Le titre lui-même, comportant l’expression « Le Heureux Hasard », souligne bien l’importance des coïncidences dans le récit. Hong Sang-soo a souvent exploré ce thème, mais ici, il pousse la réflexion plus loin : et si le hasard n’était pas seulement un outil narratif, mais une force créatrice à part entière ? Les rencontres fortuites entre les personnages modifient le cours de l’histoire, tout comme, dans la réalité, un incident apparemment anodin peut changer une vie. Le film suggère que l’art, comme l’existence, est une suite d’accidents heureux ou malheureux que l’on tente d’organiser a posteriori en une cohérence illusoire.
Techniquement, le film repose sur une esthétique du naturel. Mais c’est une simplicité formelle qui englobe une profondeur visuelle saisissante. Visuellement, Hong reste fidèle à son style dépouillé : plans fixes, zooms avant brusques, et une lumière naturelle qui donne l’impression d’un film presque documentaire. Cette simplicité apparente contraste avec la complexité des thèmes abordés. C’est une approche presque artisanale. Les scènes sont souvent tournées en une seule prise, avec des dialogues qui semblent improvisés. Cette méthode renforce l’impression de réalité, tout en soulignant l’artificialité du cinéma.

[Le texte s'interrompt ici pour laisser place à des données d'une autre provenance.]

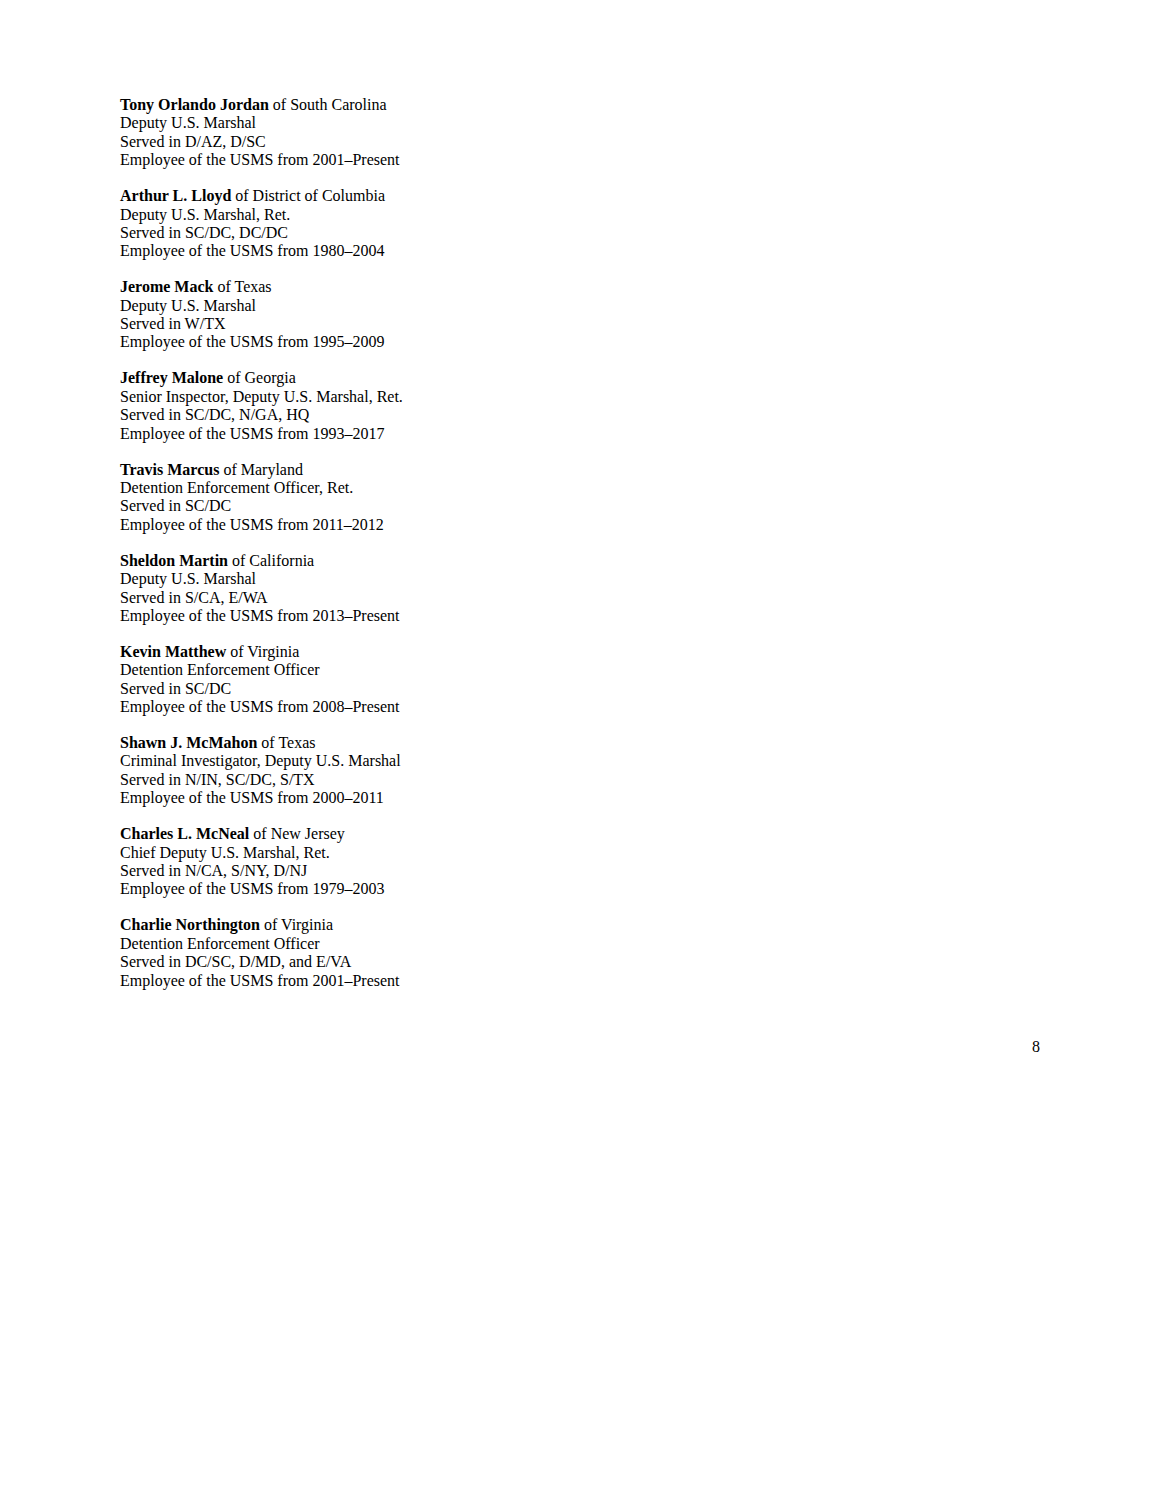Tony Orlando Jordan of South Carolina
Deputy U.S. Marshal
Served in D/AZ, D/SC
Employee of the USMS from 2001–Present
Arthur L. Lloyd of District of Columbia
Deputy U.S. Marshal, Ret.
Served in SC/DC, DC/DC
Employee of the USMS from 1980–2004
Jerome Mack of Texas
Deputy U.S. Marshal
Served in W/TX
Employee of the USMS from 1995–2009
Jeffrey Malone of Georgia
Senior Inspector, Deputy U.S. Marshal, Ret.
Served in SC/DC, N/GA, HQ
Employee of the USMS from 1993–2017
Travis Marcus of Maryland
Detention Enforcement Officer, Ret.
Served in SC/DC
Employee of the USMS from 2011–2012
Sheldon Martin of California
Deputy U.S. Marshal
Served in S/CA, E/WA
Employee of the USMS from 2013–Present
Kevin Matthew of Virginia
Detention Enforcement Officer
Served in SC/DC
Employee of the USMS from 2008–Present
Shawn J. McMahon of Texas
Criminal Investigator, Deputy U.S. Marshal
Served in N/IN, SC/DC, S/TX
Employee of the USMS from 2000–2011
Charles L. McNeal of New Jersey
Chief Deputy U.S. Marshal, Ret.
Served in N/CA, S/NY, D/NJ
Employee of the USMS from 1979–2003
Charlie Northington of Virginia
Detention Enforcement Officer
Served in DC/SC, D/MD, and E/VA
Employee of the USMS from 2001–Present
8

En fin de compte, « La Romancière, le Film et le Heureux Hasard » est une nouvelle pierre à l’édifice singulier de Hong Sang-soo. Une méditation sur l’art, le hasard et les aléas de la création.
FILMOGRAPHIE SÉLECTIVE DE HONG SANG-SOO (LM)
« Le Jour où le cochon est tombé dans le puits » (1996) ; « La Vierge mise à nu par ses prétendants » (2000) ; « La femme est l'avenir de l'homme» (2003) ; « Conte de cinéma » (2005) ; «Woman on the Beach » (2007) ; « Les Femmes de mes amis » (2009) ; « Ha ha ha » (2010) ; « Matins calmes à Séoul » (2011) ; « Sunhi » (2013) ; « Un jour avec, un jour sans » (2015) ; « Seule sur la plage la nuit » (2017) ; « La Femme qui s'est enfuie » (2020) ; « La Romancière, le film et le heureux hasard » (2022) ; « La Voyageuse » (2024) ; « Ce que cette nature te dit » (2025).